Seattle spending $500,000 to re-key lock boxes after burglaries

SEATTLE — Cops say they’ve got at least one of the suspects in a rash of Seattle apartment burglaries.

Exactly how the suspect got inside now has the Seattle Fire Department investigating, too.

KNOX BOX BURGLARIESIt has to do with a device called Knox box, sort of like Fort Knox.  You find them on apartment and commercial buildings as they’re required by law.

Inside the small, wall-mounted safe you’ll find master keys to the building, but they’re supposed to only be accessible to Seattle firefighters in case of an emergency.

Somehow, a burglar got his hands on a key of his own.

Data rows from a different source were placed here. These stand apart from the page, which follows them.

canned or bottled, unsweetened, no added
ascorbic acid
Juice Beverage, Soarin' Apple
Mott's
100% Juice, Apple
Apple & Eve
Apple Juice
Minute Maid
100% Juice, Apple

Seattle police say 42-year-old Norman Bottem also had a key even though he’s never worked for the Fire Department.

Investigators say Bottem burglarized a minimum of three Seattle apartment buildings since April.

Surveillance video led to Bottem’s arrest.

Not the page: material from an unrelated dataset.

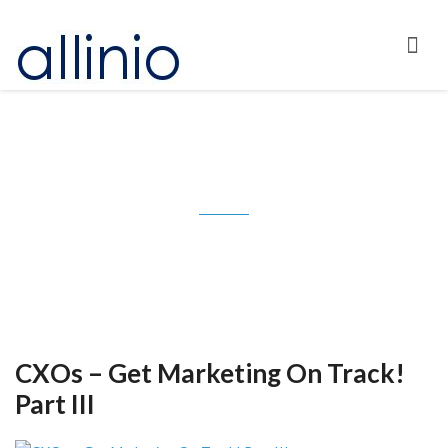
Tag: CMO Council
CXOs – Get Marketing On Track!
Part III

The Seattle Fire Department says as many as 40 other Knox boxes throughout the city have been compromised.

Residents at the burgled apartments say it’s time to re-think the lock-and-key security.

“Maybe it’s time to replace it with something more robust,” said Bryce Roche. “Clearly it’s not working.”

Bottem has lengthy criminal history ranging from felony burglary to misdemeanor drug possession.

He was out on $10,000 bail after pleading guilty to first-degree theft, but now he’s back in the King County Jail.

Now SFD is spending some $500,000 to re-key all of the Knox boxes across the city.